По мнению многих немецких демократов, искренне желавших коренного разрыва с прошлым, в экономике дела шли лучше, чем в духовной и нравственной сфере. Много лет спустя, уже с дистанции десятилетий, накануне объединения Германии, один из писателей скажет с горечью, вспоминая послевоенные годы, когда сам он только вернулся с войны: «Немцы быстро расчистили развалины и еще быстрее вытеснили вину». В произведениях Грасса мы еще не раз столкнемся со сходной мыслью, а пока он, всё еще каменотес при кладбище, охотно посещает танцплощадки. «Это было время “танцевальной лихорадки”. Мы, потерпевшие поражение, переживали что-то вроде наркотического опьянения, чувство раскрепощенности, заслышав блюз заокеанских победителей… Мы радовались тому, что сумели выжить, и хотели забыть, что этим обязаны случайностям войны. Позорные, ужасные события затаились в прошлом, они не подлежали обсуждению. Прошлое с его холмами братских могил превращалось в ровный пол танцплощадки…»
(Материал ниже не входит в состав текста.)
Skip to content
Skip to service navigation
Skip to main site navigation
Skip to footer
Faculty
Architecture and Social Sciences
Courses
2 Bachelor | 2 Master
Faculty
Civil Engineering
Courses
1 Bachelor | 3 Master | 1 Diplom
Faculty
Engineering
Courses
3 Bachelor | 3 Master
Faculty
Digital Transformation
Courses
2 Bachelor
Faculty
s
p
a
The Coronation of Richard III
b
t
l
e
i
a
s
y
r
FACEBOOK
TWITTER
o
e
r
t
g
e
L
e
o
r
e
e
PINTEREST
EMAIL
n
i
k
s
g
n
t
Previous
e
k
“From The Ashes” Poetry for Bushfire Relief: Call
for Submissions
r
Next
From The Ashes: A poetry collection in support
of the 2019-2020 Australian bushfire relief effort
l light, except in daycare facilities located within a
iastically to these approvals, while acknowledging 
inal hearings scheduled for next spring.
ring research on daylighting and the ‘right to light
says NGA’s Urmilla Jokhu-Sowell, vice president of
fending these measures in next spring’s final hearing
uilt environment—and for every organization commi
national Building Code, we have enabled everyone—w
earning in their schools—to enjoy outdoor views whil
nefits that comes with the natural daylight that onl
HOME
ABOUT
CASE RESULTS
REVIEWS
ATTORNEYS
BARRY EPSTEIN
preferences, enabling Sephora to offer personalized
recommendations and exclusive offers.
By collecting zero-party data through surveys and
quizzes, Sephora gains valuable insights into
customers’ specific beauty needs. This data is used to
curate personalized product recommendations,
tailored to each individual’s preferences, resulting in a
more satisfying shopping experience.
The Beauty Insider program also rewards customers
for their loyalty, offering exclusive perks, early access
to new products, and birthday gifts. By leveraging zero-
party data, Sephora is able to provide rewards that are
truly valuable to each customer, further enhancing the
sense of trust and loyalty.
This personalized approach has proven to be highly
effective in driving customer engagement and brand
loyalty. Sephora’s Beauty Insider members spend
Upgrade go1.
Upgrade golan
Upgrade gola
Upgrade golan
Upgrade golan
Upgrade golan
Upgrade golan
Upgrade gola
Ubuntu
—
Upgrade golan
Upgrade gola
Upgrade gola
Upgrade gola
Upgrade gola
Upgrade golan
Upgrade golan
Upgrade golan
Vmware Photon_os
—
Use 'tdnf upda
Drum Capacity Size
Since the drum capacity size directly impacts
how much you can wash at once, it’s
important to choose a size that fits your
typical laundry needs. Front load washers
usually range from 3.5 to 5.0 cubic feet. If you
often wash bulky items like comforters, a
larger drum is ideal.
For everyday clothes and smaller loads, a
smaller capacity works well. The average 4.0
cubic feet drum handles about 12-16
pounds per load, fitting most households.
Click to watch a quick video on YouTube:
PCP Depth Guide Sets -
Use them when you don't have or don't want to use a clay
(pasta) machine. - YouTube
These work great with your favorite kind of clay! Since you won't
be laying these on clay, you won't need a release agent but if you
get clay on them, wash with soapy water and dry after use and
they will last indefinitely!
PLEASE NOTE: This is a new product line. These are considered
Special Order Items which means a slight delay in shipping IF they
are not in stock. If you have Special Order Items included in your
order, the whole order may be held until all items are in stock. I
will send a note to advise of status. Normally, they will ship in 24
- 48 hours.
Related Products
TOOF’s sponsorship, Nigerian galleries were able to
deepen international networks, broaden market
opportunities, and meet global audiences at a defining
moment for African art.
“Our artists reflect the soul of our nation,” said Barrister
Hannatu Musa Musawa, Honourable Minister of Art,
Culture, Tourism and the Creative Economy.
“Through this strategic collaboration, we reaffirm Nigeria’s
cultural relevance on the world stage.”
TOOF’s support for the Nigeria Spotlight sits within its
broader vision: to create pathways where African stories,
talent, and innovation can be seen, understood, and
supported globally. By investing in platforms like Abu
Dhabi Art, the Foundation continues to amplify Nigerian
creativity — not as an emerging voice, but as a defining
Грасс признавался: только его герои начнут беспощадно называть то, что случилось в годы нацизма и войны, своими именами, говорить о вещах, которые сам он в первые послевоенные годы «старался забыть». Всё это через полвека явится к нему в виде бесов, которые вновь «заявляли о себе, стучались в дверь, требовали впустить». Луковица, снова призванная на помощь, обнажала давно забытые вещи, а острый нож способствовал «особому эффекту: порезанная на кусочки луковица гонит из глаз слезу, замутняя взгляд». Мы понимаем: слеза — это не только «луковичный эффект», это раскаяние, сожаление, чувство вины.
Конечно, учась в Дюссельдорфе на каменотеса и камнереза, Грасс не забывал и о том, что влекло его с детства: изучал живопись и художественную литературу. Если он в совсем ранней юности прикоснулся к «запретной литературе», хотя бы в виде романа Ремарка о Первой мировой войне, то в приюте «Каритас», принадлежавшем францисканским монахам, он нашел в библиотеке Рильке, ранних экспрессионистов и избранных поэтов барокко. Он ходил в зал имени Роберта Шумана слушать музыку (совсем не танцевальную). «Одержимость чтением и пассивное потребление художественных ценностей лишь усиливали мой эстетический голод как тягу к собственному творчеству». Пройдет немного лет, и эта тяга реализуется — сначала в абсурдистских пьесах и стихах, а потом и в прозе, в ее главном жанре — романе, который одновременно с бранью и побиванием автора символическими камнями принесет ему всемирную известность.
Уже тогда он устраивал воображаемые встречи художников разных времен и поколений (как он позднее заставил сойтись за одним столом писателей Тридцатилетней войны и «Группы 47», образовавшейся после Второй мировой).
Если бы в действительности осуществлялись его воображаемые приглашения, известные художники, погибшие молодыми в Первой мировой войне, завели бы с автором (или автор с ними) разговор о том, с каким энтузиазмом они уходили на войну (а молодые экспрессионисты, и, конечно, не только они, жаждали войны, им жутко было от «мирной духоты» предвоенных лет, они жаждали бури — и этим напоминали тех своих сверстников, которые через четверть века с таким же энтузиазмом отправляются на поля сражений Второй мировой), и о том, что стало позднее с теми, кто выжил.
Во время этих фантастических бесед они «посмеялись бы над ерундой современных инсталляций, над новомодными банальностями, над телевизионным безумием, над суетливой беготней от одной презентации к другой, над культовым поклонением тоскливому металлолому, над пресыщенностью и пустотой арт-рынка с его скоротечной конъюнктурой». Так между делом разделывал Грасс и с массовой культурой, и с претенциозностью некоторых новомодных художественных течений, со всем тем, что выдавало себя за искусство, таковым не являясь.
Потом наступила эра раннего послевоенного благоденствия. Прошла денежная реформа, разделившая всё на «до» и «после», положившая конец прежней жизни и посулившая всем новое начало, «сделав нашими постоянными сожителями как богатство, так и бедность», из многих нищих отсортировав некоторое количество нуворишей.
Сколько ассоциаций возникает при чтении этих грассовских воспоминаний! Тут и пальцем незачем указывать, каждый сам поймет. Не только диктатуры обладают колоссальным типологическим сходством, но, как выясняется, есть «сходные варианты» и у свободного рыночного хозяйства. Весь вопрос, видимо, в том, кто как распорядится своей жизнью, что предпочтет: зависимость от золотого тельца или свободу духа и творчества. Конечно, дилемма сформулирована грубовато, слишком схематично, но если задуматься, то, не считая нюансов, всё сведется именно к этой грубой схеме.